• **Stored data**:

_ _ _

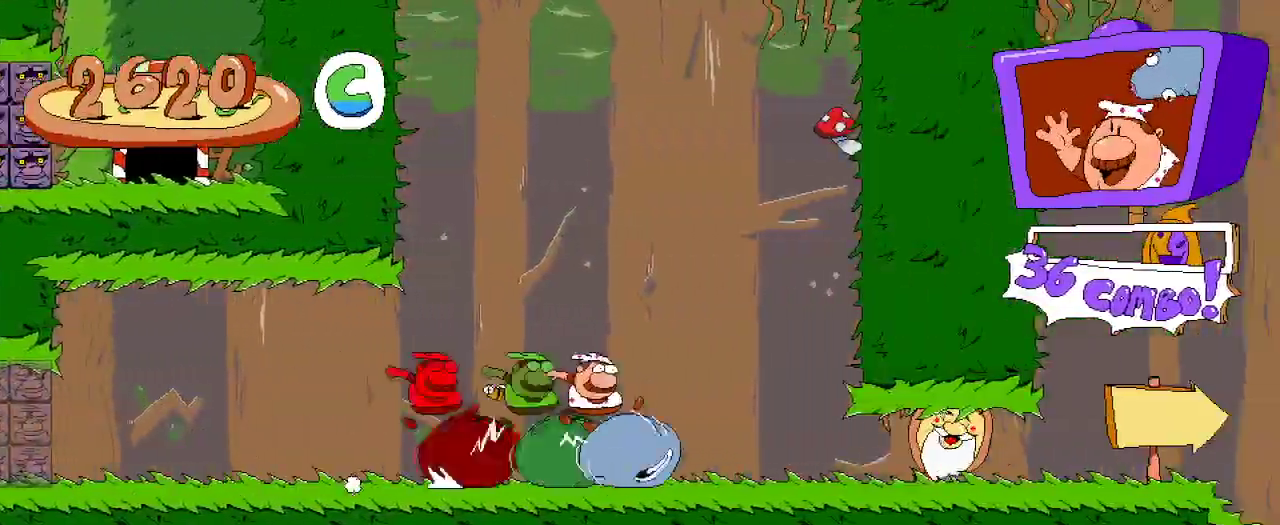
{"buttons": ["R2", "DPAD_RIGHT"], "left_stick": "center", "right_stick": "center", "events": []}
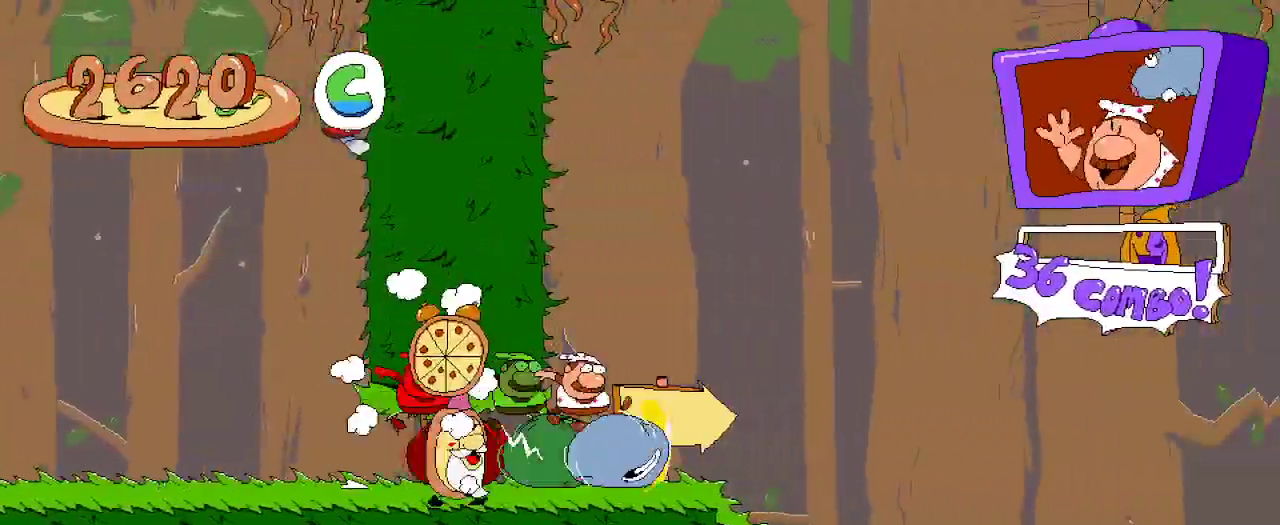
{"buttons": ["R2", "DPAD_RIGHT"], "left_stick": "center", "right_stick": "center", "events": []}
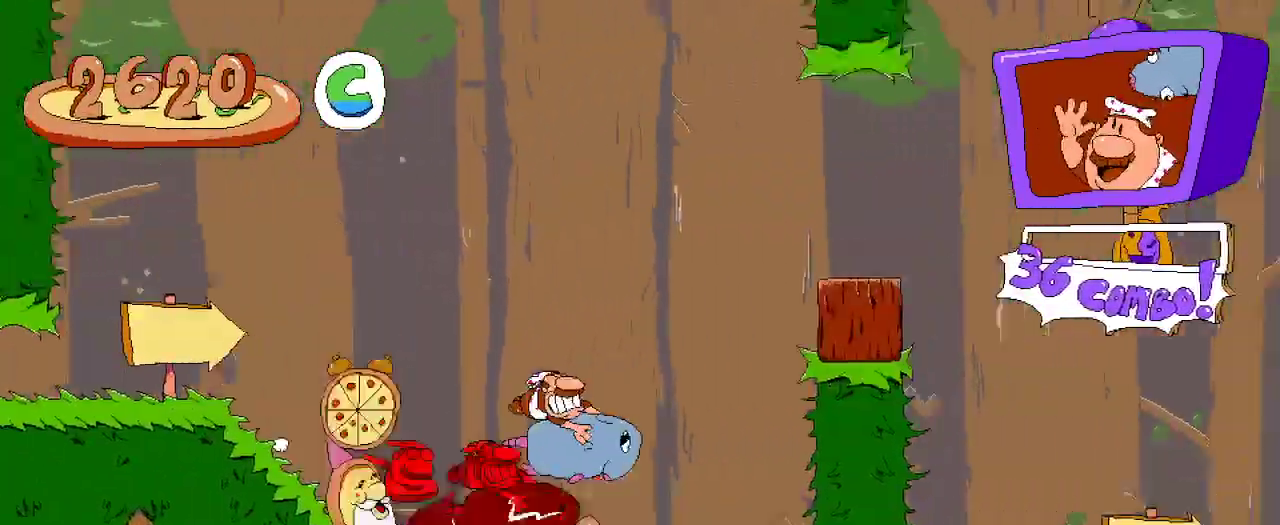
{"buttons": ["R2", "DPAD_RIGHT"], "left_stick": "center", "right_stick": "center", "events": []}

_ _ _

• **Problem to solve**: Nothing but the pictures should be left out when the listing above is transcribed.

• **Task solution**:
{"buttons": ["R2", "DPAD_RIGHT"], "left_stick": "center", "right_stick": "center", "events": []}
{"buttons": ["R2", "DPAD_RIGHT"], "left_stick": "center", "right_stick": "center", "events": []}
{"buttons": ["R2", "DPAD_RIGHT"], "left_stick": "center", "right_stick": "center", "events": []}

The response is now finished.